Карл понимал, что самая большая опасность для него исходит не от парламента, а от армии, которая хотя теоретически и находилась под властью парламента, но на практике не контролировалась никем, кроме ее собственных военачальников. Пока армия была занята подавлением роялистов, он мог безопасно вести переговоры с парламентом и не сомневался, что, если они достигнут соглашения, армии придется принять их решение, настолько сильно было в народе желание мира. Но если боевые действия закончатся до какого бы то ни было урегулирования вопроса, то армия без колебаний прервет переговоры и возьмет закон в свои руки. В ту неделю, которая непосредственно предшествовала проповеди архиепископа Ашера в честь дня рождения короля, он узнал, что так и случилось.
К середине октября отношение в армии к договору было резко отрицательным. Полк под командованием Генри Айртона, зятя Кромвеля, составил прошение главнокомандующему лорду Ферфаксу, в котором было выражено негодование по поводу заключения какого бы то ни было договора с королем, который «предал оказанное ему доверие и начал войну против народа, чтобы поработить его, нарушая свои клятвы и попирая наши законы». Искренним желанием военнослужащих его полка было, «чтобы беспристрастному и быстрому суду были преданы все преступники и… чтобы за одну и ту же вину получили одно и то же наказание и король или лорд, и беднейший простолюдин». Они даже не потерпели бы никакой защиты короля и просили, чтобы всех, кто говорил от его имени, считали предателями «до тех пор, пока он не расплатится за пролитие крови невинных».

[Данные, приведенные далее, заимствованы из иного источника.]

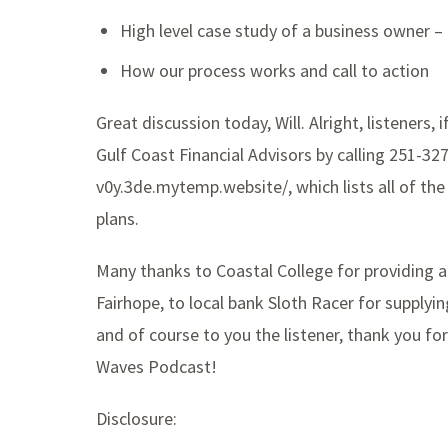
High level case study of a business owner 
How our process works and call to action
Great discussion today, Will. Alright, listeners, i
Gulf Coast Financial Advisors by calling 251-32
v0y.3de.mytemp.website/, which lists all of the
plans.
Many thanks to Coastal College for providing 
Fairhope, to local bank Sloth Racer for supply
and of course to you the listener, thank you for
Waves Podcast!
Disclosure:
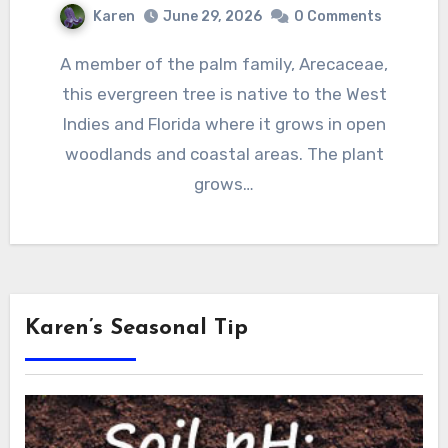
Karen
June 29, 2026
0 Comments
A member of the palm family, Arecaceae,
this evergreen tree is native to the West
Indies and Florida where it grows in open
woodlands and coastal areas. The plant
grows…
Karen’s Seasonal Tip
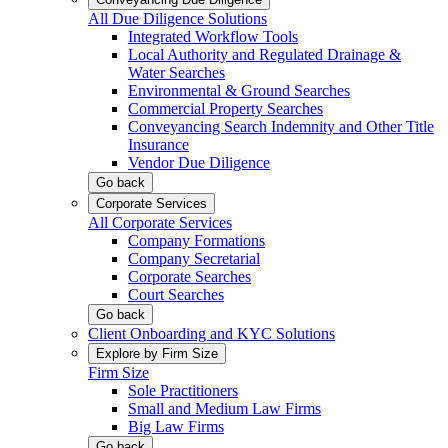
All Due Diligence Solutions
Integrated Workflow Tools
Local Authority and Regulated Drainage &
Water Searches
Environmental & Ground Searches
Commercial Property Searches
Conveyancing Search Indemnity and Other Title
Insurance
Vendor Due Diligence
Go back
Corporate Services
All Corporate Services
Company Formations
Company Secretarial
Corporate Searches
Court Searches
Go back
Client Onboarding and KYC Solutions
Explore by Firm Size
Firm Size
Sole Practitioners
Small and Medium Law Firms
Big Law Firms
Go back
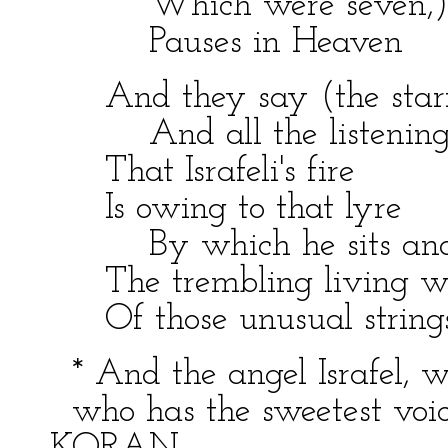
Which were seven,)
Pauses in Heaven
And they say (the starr
And all the listening 
That Israfeli's fire
Is owing to that lyre
By which he sits and
The trembling living w
Of those unusual strings
* And the angel Israfel, wh
who has the sweetest voice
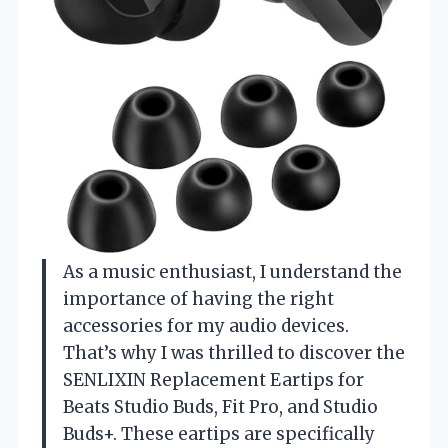
As a music enthusiast, I understand the
importance of having the right
accessories for my audio devices.
That’s why I was thrilled to discover the
SENLIXIN Replacement Eartips for
Beats Studio Buds, Fit Pro, and Studio
Buds+. These eartips are specifically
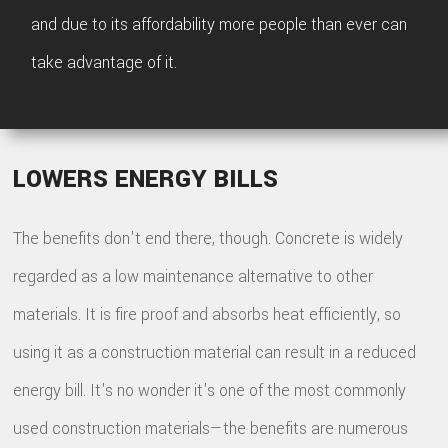
and due to its affordability more people than ever can
take advantage of it.
LOWERS ENERGY BILLS
The benefits don't end there, though. Concrete is widely
regarded as a low maintenance alternative to other
materials. It is fire proof and absorbs heat efficiently, so
using it as a construction material can result in a reduced
energy bill. It's no wonder it's one of the most commonly
used construction materials—the benefits are numerous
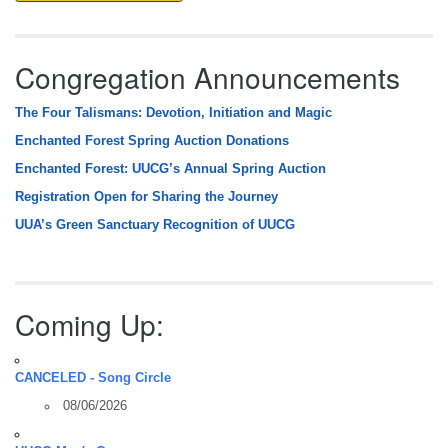
Congregation Announcements
The Four Talismans: Devotion, Initiation and Magic
Enchanted Forest Spring Auction Donations
Enchanted Forest: UUCG’s Annual Spring Auction
Registration Open for Sharing the Journey
UUA’s Green Sanctuary Recognition of UUCG
Coming Up:
CANCELED - Song Circle
08/06/2026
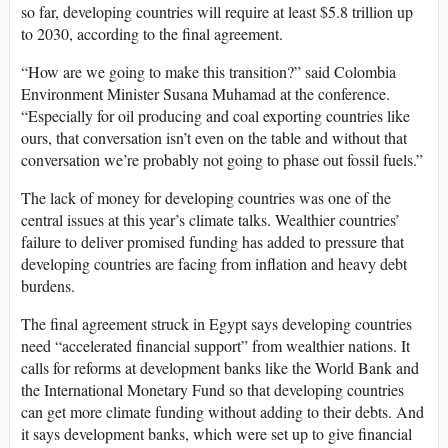
so far, developing countries will require at least $5.8 trillion up
to 2030, according to the final agreement.
“How are we going to make this transition?” said Colombia
Environment Minister Susana Muhamad at the conference.
“Especially for oil producing and coal exporting countries like
ours, that conversation isn’t even on the table and without that
conversation we’re probably not going to phase out fossil fuels.”
The lack of money for developing countries was one of the
central issues at this year’s climate talks. Wealthier countries’
failure to deliver promised funding has added to pressure that
developing countries are facing from inflation and heavy debt
burdens.
The final agreement struck in Egypt says developing countries
need “accelerated financial support” from wealthier nations. It
calls for reforms at development banks like the World Bank and
the International Monetary Fund so that developing countries
can get more climate funding without adding to their debts. And
it says development banks, which were set up to give financial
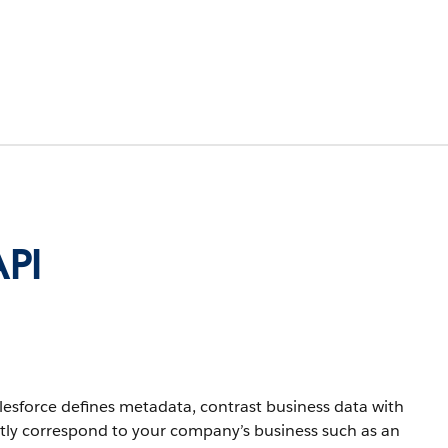
API
lesforce defines metadata, contrast business data with
ctly correspond to your company’s business such as an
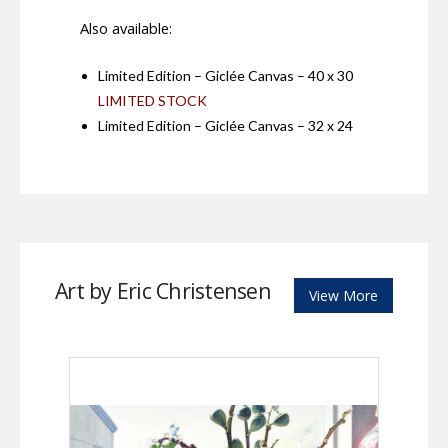
Also available:
Limited Edition – Giclée Canvas – 40 x 30
LIMITED STOCK
Limited Edition – Giclée Canvas – 32 x 24
Art by Eric Christensen
View More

Примеру полка Айртона последовали другие. Памфлеты и листовки сообщали, что король в Ньюпорте заявил о своей ответственности за войну и тем самым признал свою вину в пролитии крови своих убитых подданных, число которых было чрезмерно завышено по разным подсчетам и доходило до 300 000 человек.
При таком стечении обстоятельств отряд роялистов из одного из оставшихся у них опорных пунктов, замка Понтефракт, попытался похитить и удерживать для выкупа полковника Рейнсборо, открытого республиканца и кумира левеллеров. По несчастливой случайности, они убили его. Это ничем не оправданное убийство невооруженного человека вызвало среди солдат бурю негодования против короля и его кровавых сторонников. Количество разговоров и петиций угрожающего характера росло.
Солдатами, охранявшими короля, командовали люди с умеренными взглядами, которые не разделяли эти мстительные настроения. Полковник Роберт Хэммонд, комендант замка Карисбрук, на попечении которого король находился девять месяцев, начал испытывать по отношению к нему если не привязанность и уважение, то, по крайней мере, тревогу за его судьбу. Если армия имела намерение причинить вред королю, то должен ли он как комендант замка участвовать в этом? Разве он ничем не обязан человеку, который когда-то был суверенным правителем и которого он знал как обходительного джентльмена? За советом он обратился к своему двоюродному брату, самому могущественному человеку в армии и, как некоторые полагали, самому могущественному человеку в Англии, Оливеру Кромвелю.